Guatemala : l'ONU souligne le besoin de renforcer la primauté de la loi

La Haut commissaire aux droits de l’homme, Navi Pillay. Photo ONU/Jean-Marc Ferré

16 mars 2012 – A l'issue d'une visite au Guatemala, la Haut commissaire des Nations Unies aux droits de l'homme, Navi Pillay, a estimé que le pays devait choisir entre rompre avec le passé et se transformer en Etat moderne respectueux des droits de l'homme ou bien perpétuer le vieux système bénéficiant seulement à une infime minorité.

« J'ai vu des signes encourageants que le pays souhaite faire le bon choix », a indiqué Mme Pillay lors d'une conférence de presse jeudi au Guatemala.

Elle a salué la décision du Guatemala de ratifier le Statut de Rome, le traité qui a créé la Cour pénale internationale (CPI), en soulignant que cette décision était un signal clair qu'il n'y avait pas d'impunité pour les crimes graves.

« Il est encourageant qu'au cours des deux dernières années et pour la première fois, des affaires de violations des droits de l'homme qui ont eu lieu dans le passé ont été poursuivies en justice, telles que les condamnations des personnes impliquées dans le massacre de Dos Erres, ou encore les poursuites engagées contre les personnes suspectées d'avoir organisé un génocide dans la région de Ixil, dont un ancien Président de facto », a déclaré Mme Pillay.

La Haut commissaire a cependant déploré la grande insécurité, les nombreux crimes et la violence au Guatemala et elle a condamné la violence du crime organisé. En même temps, elle a rappelé que même les pires atrocités ne justifiaient pas que l'Etat sorte du cadre légal.

« Afin de combattre l'insécurité, la violence et le crime, nous devons d'abord examiner les raisons de fond, puis adopter une stratégie complète qui prenne en compte la prévention de la violence, le contrôle, les sanctions, la réhabilitation et la protection des groupes exposés, et qui est ancrée dans le respect des droits de l'homme », a souligné Mme Pillay.

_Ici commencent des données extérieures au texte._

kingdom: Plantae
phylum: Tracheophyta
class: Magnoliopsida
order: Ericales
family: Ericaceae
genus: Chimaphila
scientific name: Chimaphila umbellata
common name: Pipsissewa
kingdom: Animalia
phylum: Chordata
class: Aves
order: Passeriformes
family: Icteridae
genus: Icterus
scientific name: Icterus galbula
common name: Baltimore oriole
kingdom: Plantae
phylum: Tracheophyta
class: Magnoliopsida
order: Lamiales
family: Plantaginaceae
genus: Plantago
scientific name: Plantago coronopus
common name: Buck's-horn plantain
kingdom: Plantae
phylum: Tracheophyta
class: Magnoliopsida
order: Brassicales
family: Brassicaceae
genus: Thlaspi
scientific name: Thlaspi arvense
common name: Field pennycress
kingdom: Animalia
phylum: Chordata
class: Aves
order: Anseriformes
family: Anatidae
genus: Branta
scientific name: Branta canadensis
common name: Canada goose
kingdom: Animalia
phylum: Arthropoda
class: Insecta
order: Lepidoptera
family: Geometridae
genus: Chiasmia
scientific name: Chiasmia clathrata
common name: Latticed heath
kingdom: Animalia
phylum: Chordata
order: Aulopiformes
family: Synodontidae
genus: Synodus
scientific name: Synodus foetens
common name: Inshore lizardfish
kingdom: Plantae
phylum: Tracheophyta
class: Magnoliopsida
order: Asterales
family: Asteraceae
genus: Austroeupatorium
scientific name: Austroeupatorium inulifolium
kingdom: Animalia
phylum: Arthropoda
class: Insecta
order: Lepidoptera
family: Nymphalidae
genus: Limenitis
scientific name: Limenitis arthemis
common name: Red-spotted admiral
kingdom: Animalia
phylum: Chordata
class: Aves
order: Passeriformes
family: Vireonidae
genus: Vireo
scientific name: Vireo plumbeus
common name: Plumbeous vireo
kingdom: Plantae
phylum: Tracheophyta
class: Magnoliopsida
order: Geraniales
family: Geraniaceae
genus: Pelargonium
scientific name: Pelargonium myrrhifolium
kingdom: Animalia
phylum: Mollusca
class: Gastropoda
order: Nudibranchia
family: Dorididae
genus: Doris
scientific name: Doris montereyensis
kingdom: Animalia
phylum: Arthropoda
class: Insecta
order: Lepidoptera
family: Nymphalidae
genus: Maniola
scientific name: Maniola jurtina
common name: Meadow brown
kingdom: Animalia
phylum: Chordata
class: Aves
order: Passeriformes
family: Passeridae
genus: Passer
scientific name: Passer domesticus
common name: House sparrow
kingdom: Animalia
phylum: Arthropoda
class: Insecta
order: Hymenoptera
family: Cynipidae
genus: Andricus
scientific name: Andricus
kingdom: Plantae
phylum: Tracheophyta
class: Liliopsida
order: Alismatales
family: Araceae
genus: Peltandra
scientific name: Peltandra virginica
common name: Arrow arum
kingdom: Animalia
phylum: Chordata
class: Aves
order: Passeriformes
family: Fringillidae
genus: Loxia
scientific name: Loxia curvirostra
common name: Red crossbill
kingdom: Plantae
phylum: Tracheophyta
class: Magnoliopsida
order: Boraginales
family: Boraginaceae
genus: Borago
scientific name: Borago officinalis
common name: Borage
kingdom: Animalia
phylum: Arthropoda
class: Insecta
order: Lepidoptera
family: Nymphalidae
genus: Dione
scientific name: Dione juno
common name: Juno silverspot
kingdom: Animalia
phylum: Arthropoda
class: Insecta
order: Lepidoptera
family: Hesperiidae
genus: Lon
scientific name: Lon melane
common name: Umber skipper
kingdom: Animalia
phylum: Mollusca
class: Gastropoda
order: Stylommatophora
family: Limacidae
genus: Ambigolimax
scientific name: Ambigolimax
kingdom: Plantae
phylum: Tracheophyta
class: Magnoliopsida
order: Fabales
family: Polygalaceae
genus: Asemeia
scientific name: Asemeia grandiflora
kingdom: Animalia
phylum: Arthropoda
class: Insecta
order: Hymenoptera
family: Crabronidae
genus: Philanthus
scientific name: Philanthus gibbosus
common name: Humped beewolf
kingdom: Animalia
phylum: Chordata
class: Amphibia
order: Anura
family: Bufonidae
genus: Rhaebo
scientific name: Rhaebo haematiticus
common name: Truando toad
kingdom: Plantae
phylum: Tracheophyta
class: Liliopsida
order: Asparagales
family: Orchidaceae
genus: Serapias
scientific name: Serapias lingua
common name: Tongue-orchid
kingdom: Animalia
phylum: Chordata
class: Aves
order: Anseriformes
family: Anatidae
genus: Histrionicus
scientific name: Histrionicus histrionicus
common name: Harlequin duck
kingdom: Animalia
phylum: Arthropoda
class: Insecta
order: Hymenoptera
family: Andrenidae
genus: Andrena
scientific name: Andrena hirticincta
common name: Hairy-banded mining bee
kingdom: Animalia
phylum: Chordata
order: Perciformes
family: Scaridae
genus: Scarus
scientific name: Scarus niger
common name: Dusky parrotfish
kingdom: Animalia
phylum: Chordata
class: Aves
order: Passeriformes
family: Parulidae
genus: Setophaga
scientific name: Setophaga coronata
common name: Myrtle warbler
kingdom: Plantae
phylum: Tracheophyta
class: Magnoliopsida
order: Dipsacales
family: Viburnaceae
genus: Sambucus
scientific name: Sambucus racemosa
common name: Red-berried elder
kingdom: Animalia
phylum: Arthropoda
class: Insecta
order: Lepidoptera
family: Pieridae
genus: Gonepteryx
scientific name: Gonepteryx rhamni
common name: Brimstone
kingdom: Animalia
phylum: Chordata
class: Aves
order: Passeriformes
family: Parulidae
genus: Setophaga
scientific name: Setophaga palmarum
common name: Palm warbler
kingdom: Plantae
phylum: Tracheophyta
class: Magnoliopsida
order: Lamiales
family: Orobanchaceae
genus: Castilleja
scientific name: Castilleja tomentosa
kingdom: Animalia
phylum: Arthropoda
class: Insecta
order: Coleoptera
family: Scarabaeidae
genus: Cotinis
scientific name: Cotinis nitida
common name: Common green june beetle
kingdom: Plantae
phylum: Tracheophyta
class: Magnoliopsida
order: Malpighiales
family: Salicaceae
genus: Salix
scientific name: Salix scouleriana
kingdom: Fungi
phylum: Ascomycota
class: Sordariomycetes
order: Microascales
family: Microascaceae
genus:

La Haut commissaire a fait part de sa préoccupation particulière concernant l'impact de projets d'investissements économiques sur les droits des peuples autochtones, en rappelant que le Guatemala était l'un des grands promoteurs de la déclaration de l'ONU sur les droits des peuples autochtones.

« Partout où je suis allée, j'ai compris qu'il existe des divisions croissantes et je constate que les occasions pour effectuer un rapprochement deviennent de plus en plus rares avec le temps. Mêmes si les peuples autochtones forment la majorité de la population, ils continuent à faire l'objet d'exclusion et de déni de leurs droits humains », a expliqué Mme Pillay.

Finalement, elle a constaté que 15 ans après la signature d'un accord de paix qui devait mettre fin à la violence au Guatemala, les dispositions de l'accord n'ont toujours pas été mises en œuvre.

« Cet accord est toujours valable et il contient un agenda que la Guatemala devrait suivre pour obtenir une paix durable, relancer le développement et la réconciliation dans le respect des lois et des droits de tous les Guatémaltèques », a rappelé Mme Pillay.